Don't know, don't really give a flying fuck what is going on in the next thread over, but that is the MOST AMAZING WHITEWATER VIDEO I HAVE SEEN ON THE INTERNET, EVER!!!!! Thanks for posting!!!!


----------



## lhowemt (Apr 5, 2007)

Very nice! Care to enlighten us that never will be, what rapids or sections are at what time in the video? Some of that makes the video I've seen today of hurricane Sandy look tame.....


----------



## stubby (Oct 13, 2003)

Excellent footie! Gives a quality feel of how HUGE that place is.


----------



## zbaird (Oct 11, 2003)

nice vid. survival boating at its finest.


----------



## greenwater780 (May 31, 2007)

*Outstanding*

Your video put me in the driver's seat. And it scared the hell out of me!

Nice work


----------



## ednaout (Jun 3, 2005)

I waited all day to see that! It wouldn't play on my phone while I was working...It was worth the wait! The whole video was awesome - I found myself holding my breath starting at 8:20 through the bottom of the rapid - DAMN! That rapid looked crazy.
Thanks for posting.


----------



## RM Flash (Oct 26, 2012)

Righteous!
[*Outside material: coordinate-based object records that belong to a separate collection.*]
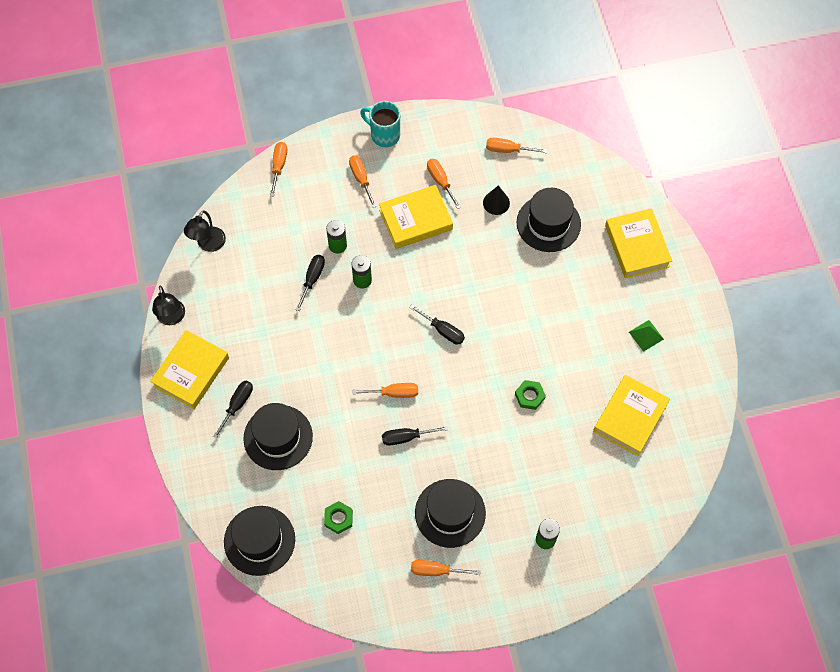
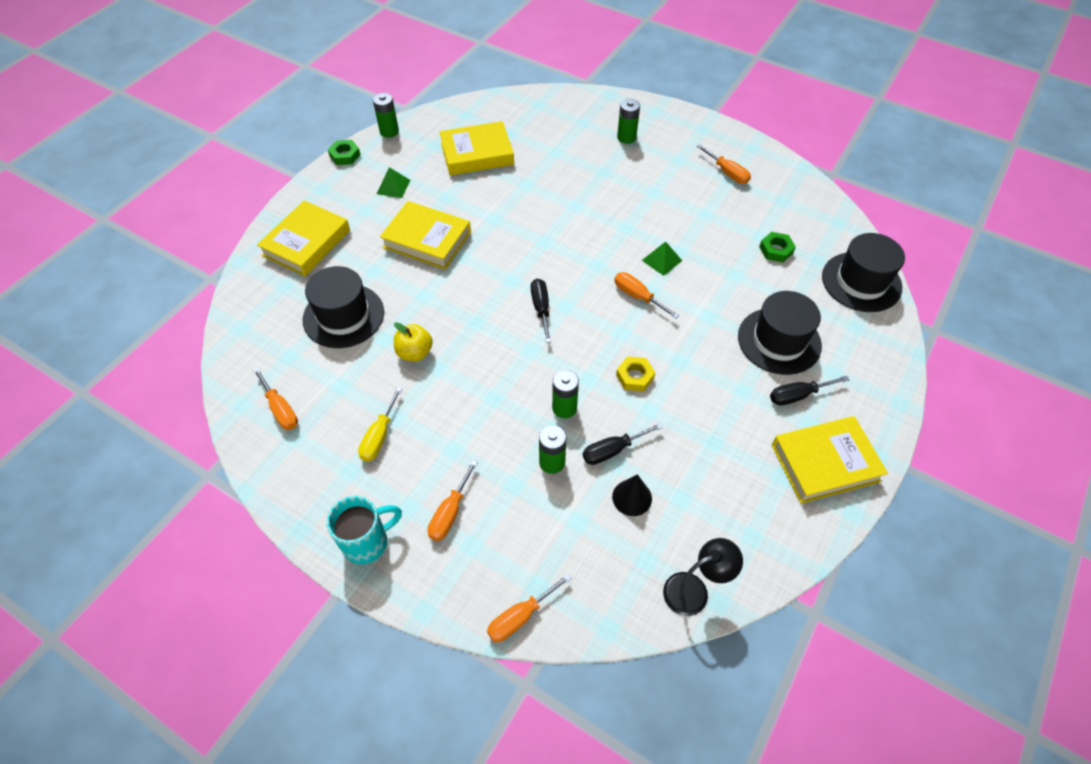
camera: 135 degrees left, 10 degrees down
black lamp [152,286,185,325] -> none
turquoise mug [360,101,400,147] -> turquoise mug turned 105 degrees counterclockwise [326,496,402,564]
yellow book [379,185,453,249] -> yellow book moved to [380,201,471,269]
black screwdriver [382,426,448,446] -> green pyramid [642,241,682,276]
black hat [415,479,486,548] -> none
orange screwdriver [427,159,461,209] -> yellow screwdriver [358,387,402,461]
black cone [483,185,510,215] -> black cone moved to [612,474,652,516]
green nut [515,380,546,410] -> green nut moved to [328,140,361,165]
none -> green battery [373,93,399,138]
none -> yellow apple [394,322,433,361]
none -> yellow nut [616,356,655,391]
The superlatives are true.


----------



## raftus (Jul 20, 2005)

Amazing.


----------



## possumturd (Jul 13, 2006)

*wow*

phuuuk, I blew a sholder at the 3:30 mark and had to be choppered out of my cubie.


----------



## BarryDingle (Mar 13, 2008)

GNAR!!!!



positive energy...so hot right now


----------



## marko (Feb 25, 2004)

Like!!

Great video... thanks for sharing.


----------



## glcasson21 (Apr 16, 2009)

nice work on the video and the paddling!! My heart was pounding the whole time! best footage i've ever seen of the stikine...that place looks big, scary, but stunningly beautiful


----------



## kazawolf (Nov 29, 2012)

*Is this Wasson's hole?*

Stikine experts...is this Wasson's hole?


----------



## darinm (Nov 7, 2005)

Yup that looks like Wasson's at higher flows than we had.


----------



## Newty (Mar 31, 2009)

Beautiful


----------



## Shitouta (Apr 17, 2008)

What year was that photo taken?


----------